- Active: 1967.7 - 1985.9
- Country: People's Republic of China
- Branch: People's Liberation Army
- Type: Division
- Role: Infantry
- Part of: 60th Army Corps
- Garrison/HQ: Suzhou, Jiangsu

= 178th Division (2nd Formation) (People's Republic of China) =

The 178th Army Division ()(2nd Formation) was activated on July 1, 1967 at Chengxihu Farm in Huoqiu, Anhui province.

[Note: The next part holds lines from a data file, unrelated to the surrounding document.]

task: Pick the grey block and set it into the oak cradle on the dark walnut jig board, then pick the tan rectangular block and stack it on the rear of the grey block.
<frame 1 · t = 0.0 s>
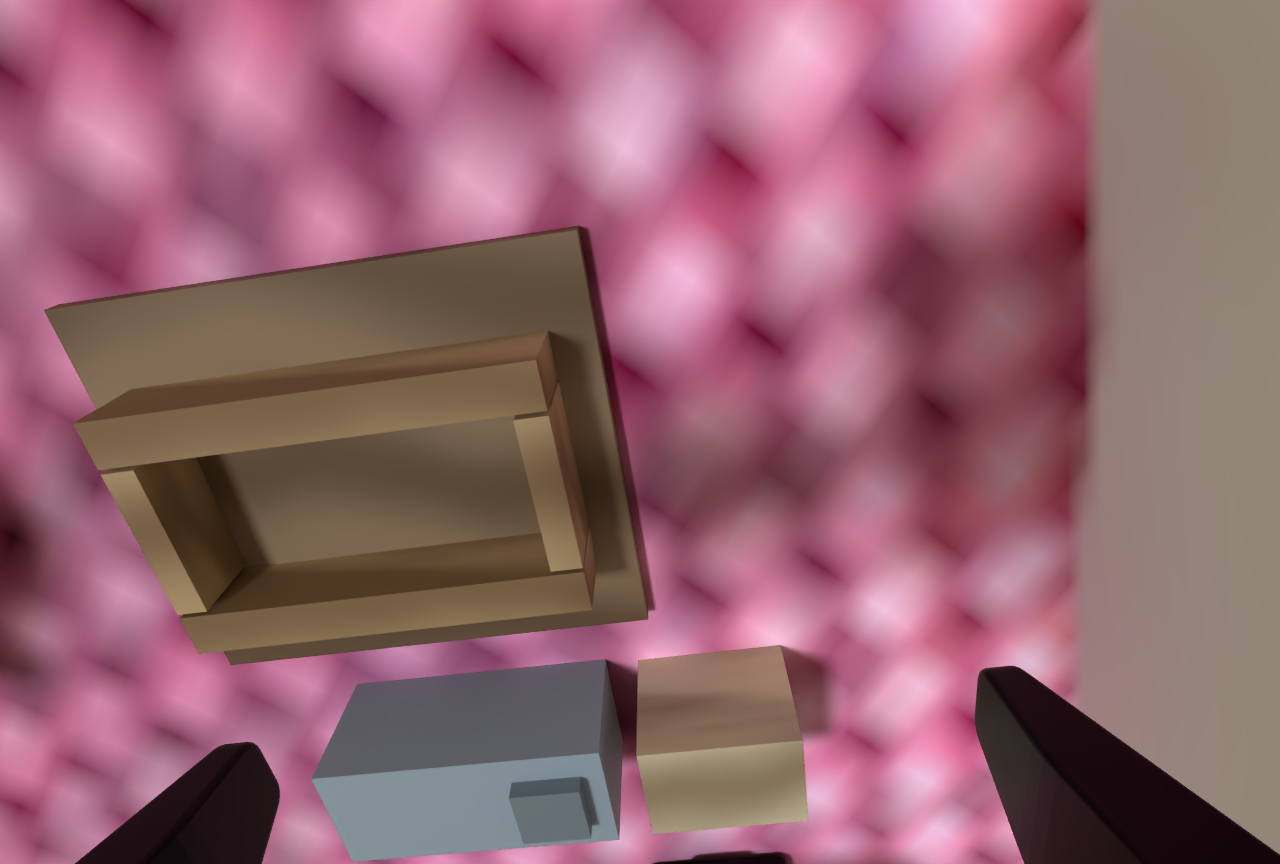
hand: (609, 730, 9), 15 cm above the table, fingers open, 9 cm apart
jig: (383, 471, 24), on the table
tan rectangular block: (713, 689, 29), on the table
grey block: (493, 709, 29), on the table
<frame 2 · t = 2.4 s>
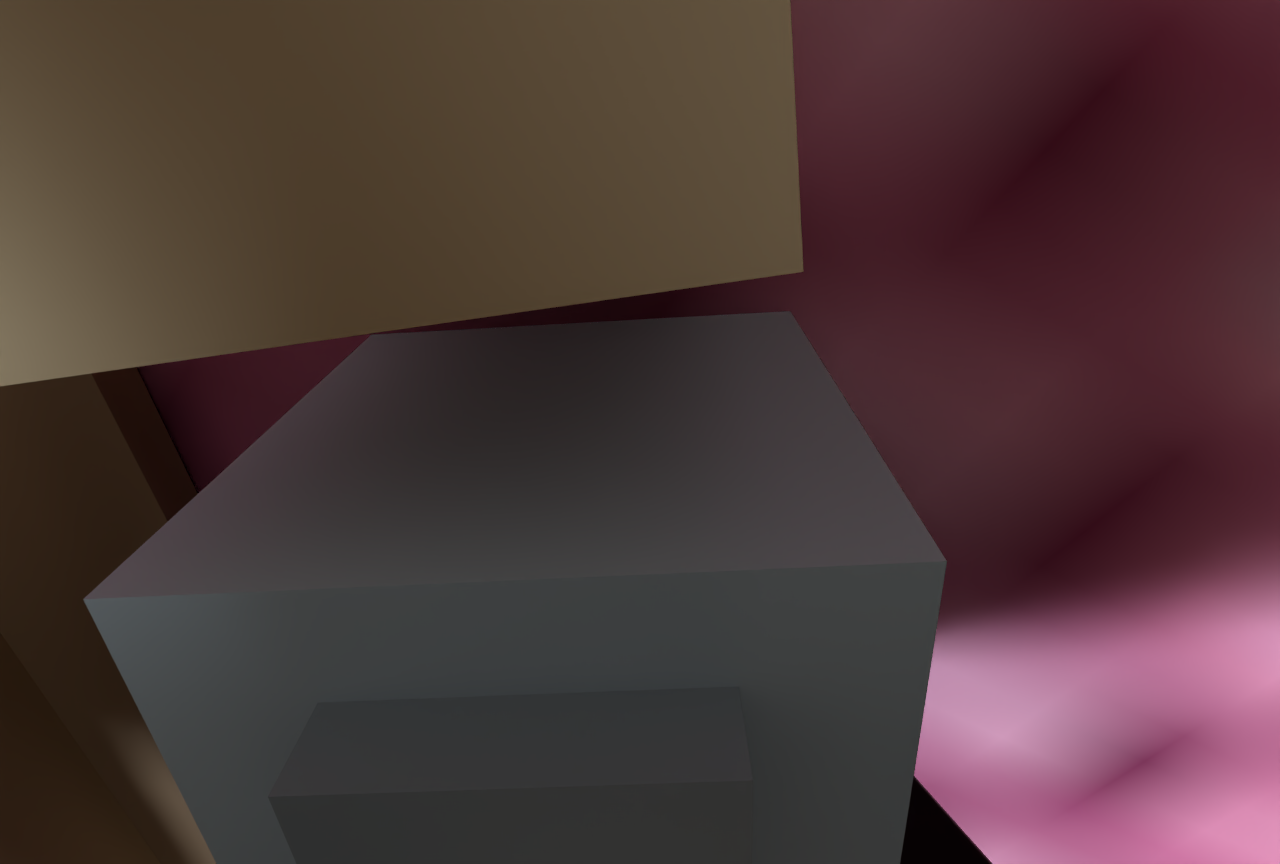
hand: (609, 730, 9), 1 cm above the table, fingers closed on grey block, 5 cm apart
grey block: (614, 668, 10), on the table, touching gripper
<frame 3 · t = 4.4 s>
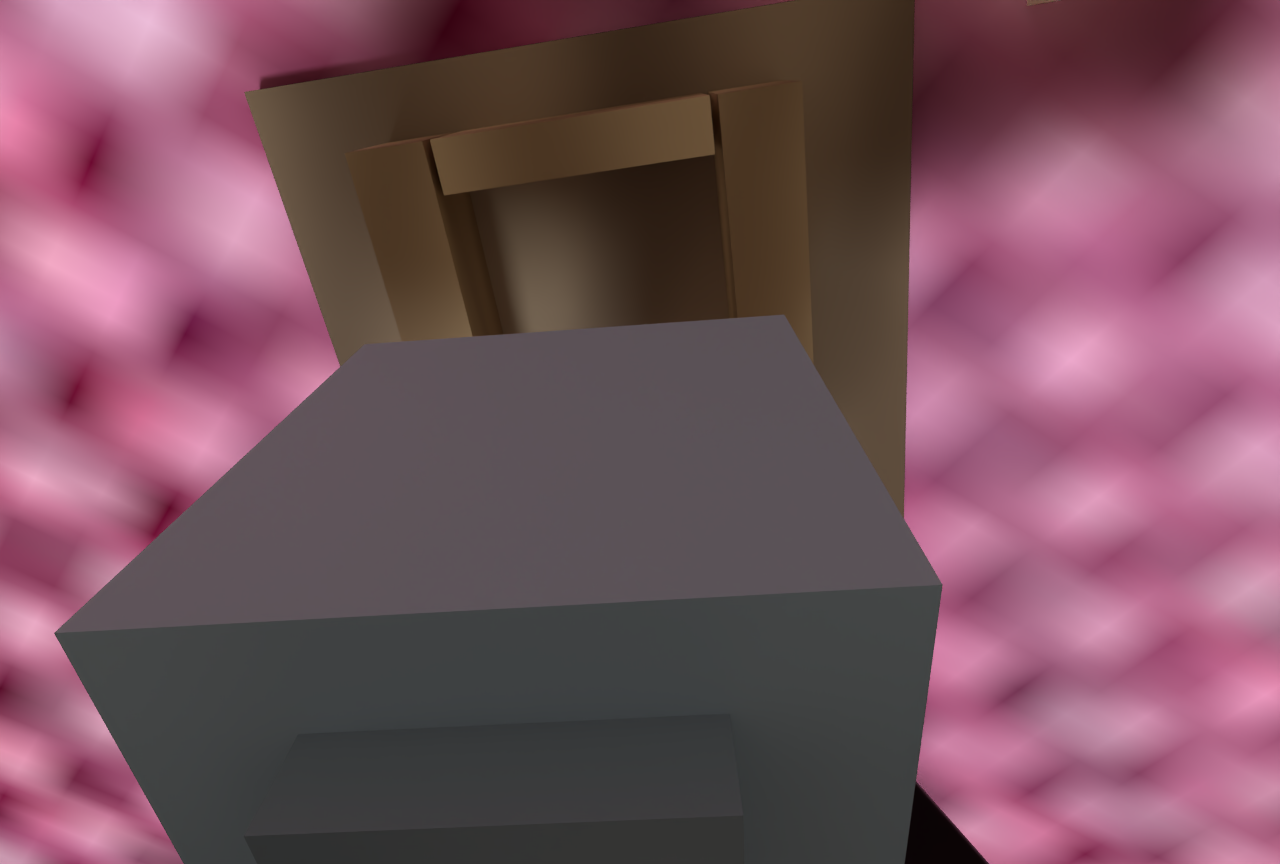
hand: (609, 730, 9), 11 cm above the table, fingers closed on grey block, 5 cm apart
jig: (627, 384, 19), on the table
grey block: (614, 679, 10), point 10 cm above the table, touching gripper
when the fingers open (4 cm above the table, at t = 6.0 s): grey block drops 2 cm, resting on jig.
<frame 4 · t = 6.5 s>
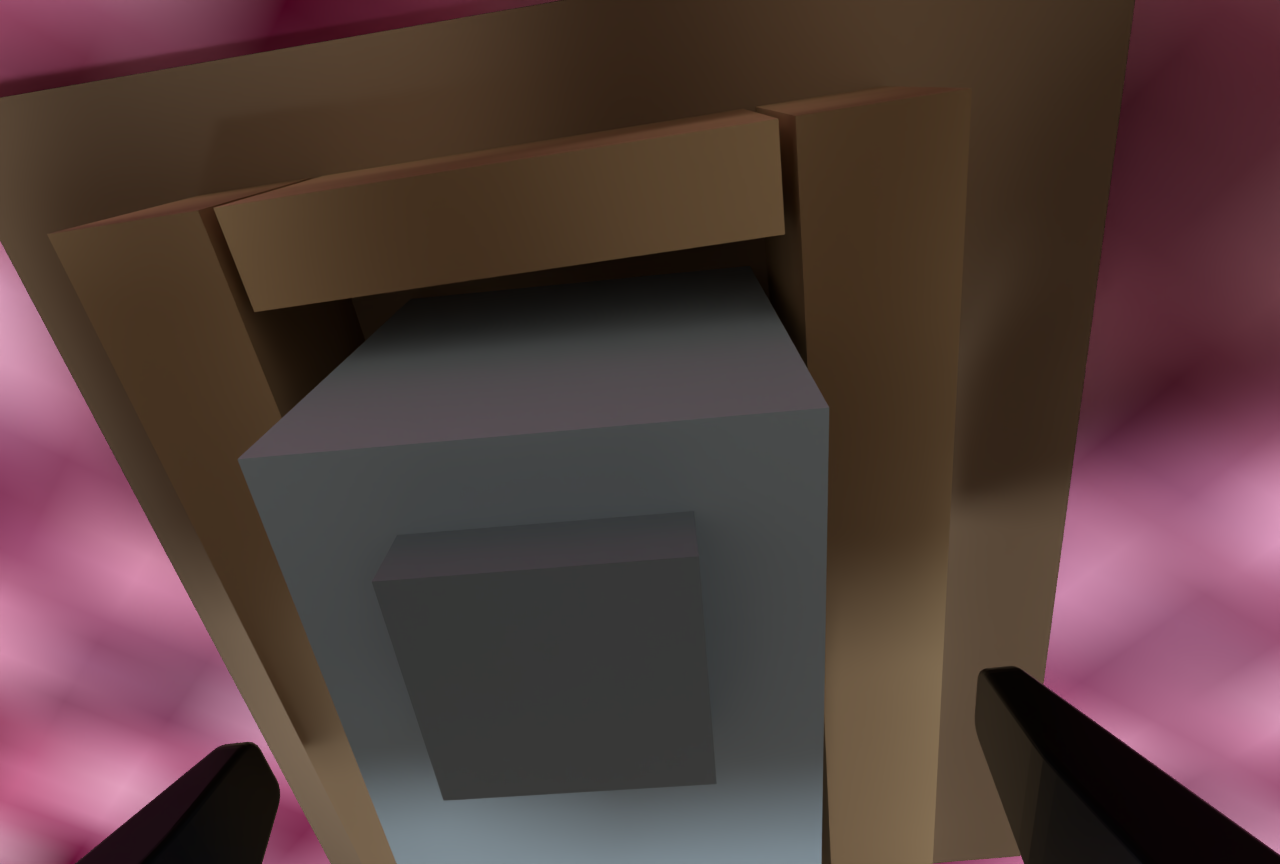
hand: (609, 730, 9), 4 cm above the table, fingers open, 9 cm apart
jig: (617, 556, 12), on the table
grey block: (620, 586, 12), point 1 cm above the table, touching jig
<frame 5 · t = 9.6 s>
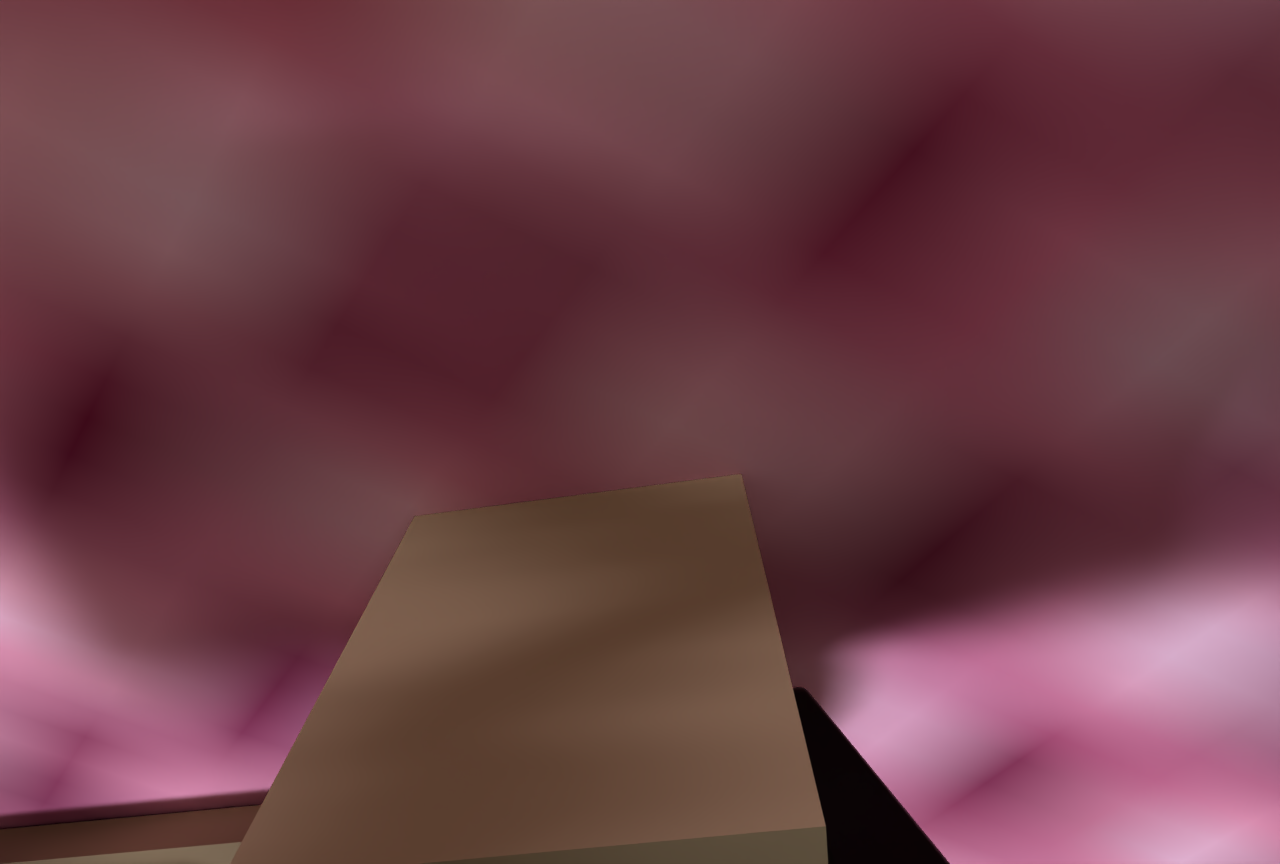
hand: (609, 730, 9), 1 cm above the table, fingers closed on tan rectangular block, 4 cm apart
tan rectangular block: (613, 662, 10), on the table, touching gripper
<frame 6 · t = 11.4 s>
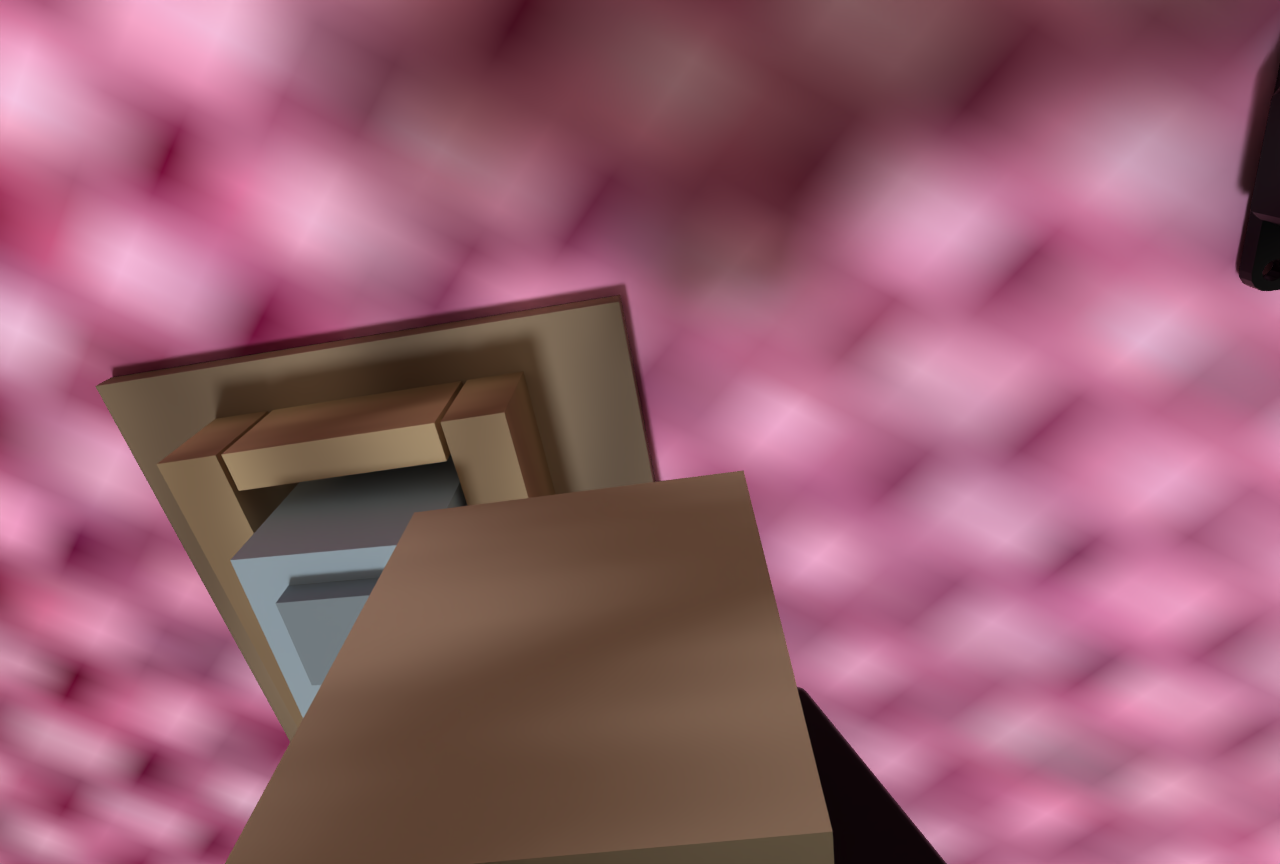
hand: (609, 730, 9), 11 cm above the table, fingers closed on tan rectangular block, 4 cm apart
jig: (444, 581, 22), on the table
tan rectangular block: (614, 664, 10), point 10 cm above the table, touching gripper
grey block: (442, 597, 22), point 1 cm above the table, touching jig
when the fingers open (7 cm above the table, at t = 13.2 s): tan rectangular block stays where it is, resting on grey block.
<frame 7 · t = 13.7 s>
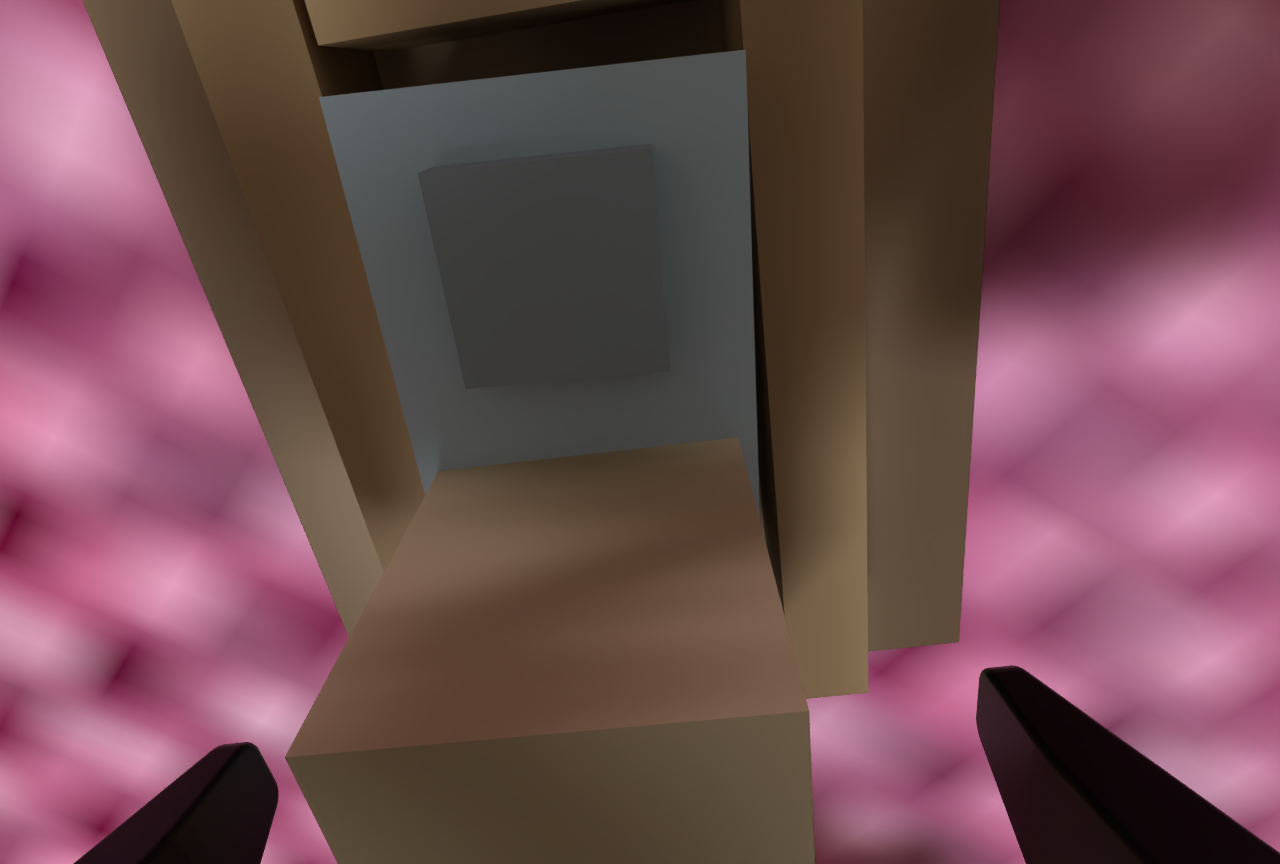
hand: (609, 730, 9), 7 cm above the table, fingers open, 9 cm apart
jig: (604, 349, 14), on the table
tan rectangular block: (616, 617, 11), point 5 cm above the table, touching grey block
grey block: (607, 367, 14), point 1 cm above the table, touching jig, tan rectangular block
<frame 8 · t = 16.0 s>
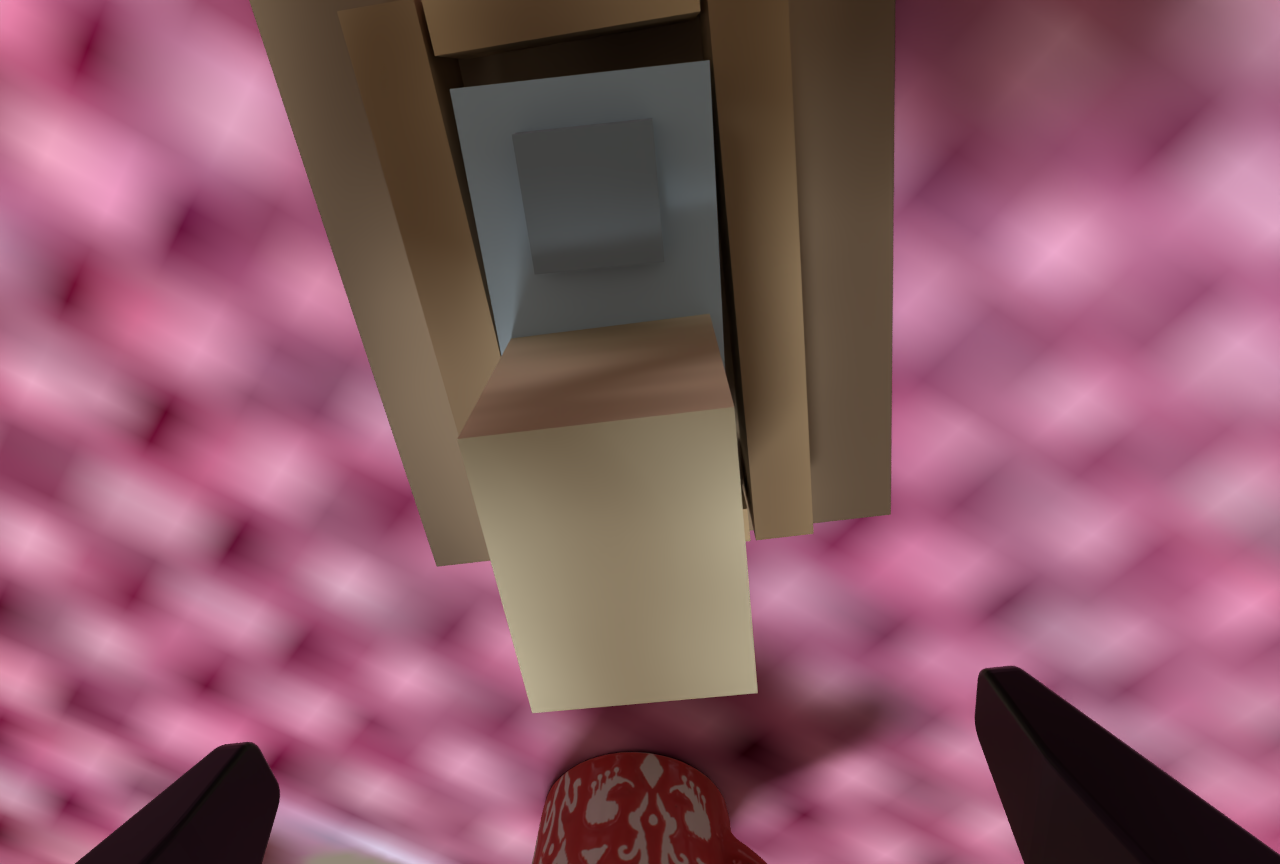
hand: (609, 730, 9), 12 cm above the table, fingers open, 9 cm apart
jig: (617, 279, 19), on the table
tan rectangular block: (628, 447, 15), point 5 cm above the table, touching grey block
mug: (676, 801, 28), on the table
grey block: (619, 291, 19), point 1 cm above the table, touching jig, tan rectangular block
at the end: grey block 0.2 cm off-centre on the jig, point 0.6 cm above the jig's base; grey block tilted 0°; tan rectangular block 0.3 cm from the target spot on the grey block, point 4.5 cm above the grey block's base — task done.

The division was a part of 60th Army Corps. As its activation the division was a behind-the-enemy-line formation, composing of 4 infantry regiments:
- 532nd Infantry Regiment (former 543rd);
- 533rd Infantry Regiment;
- 534th Infantry Regiment;
- 538th Infantry Regiment.

The division conducts agricultural construction missions until October 1969, when it was replaced by the activating 73rd Army Division and moved to Suzhou, Jiangsu as a combat alert unit. By that time the division was converted to a field-army formation, and its 538th Infantry Regiment was reorganized as Artillery Regiment, 178th Army Division. Since then the division was composed of:
- 532nd Infantry Regiment;
- 533rd Infantry Regiment;
- 534th Infantry Regiment;
- Artillery Regiment.

In September 1985 the division was disbanded. Headquarters, 178th Army Division was converted to Headquarters, Artillery Brigade of 1st Army.